▸ **Exercise goal**:
Isolate every line in the data with the string "Автозапчасти" and copy it.

▸ **Data for this exercise**:

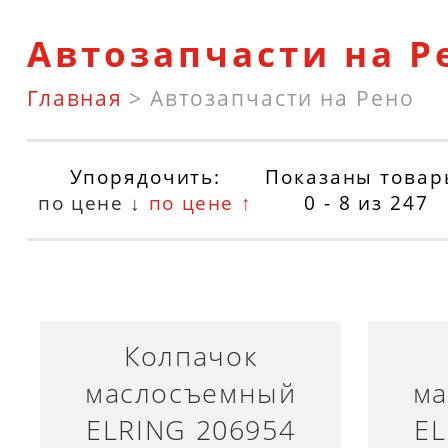
Автозапчасти на Р
Главная
>
Автозапчасти на Рено
Упорядочить:
Показаны товар
по цене ↓
по цене ↑
0 - 8
из
247
Колпачок
маслосъемный
ма
ELRING 206954
EL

▸ **Result of the task**:
Автозапчасти на Р
Автозапчасти на Рено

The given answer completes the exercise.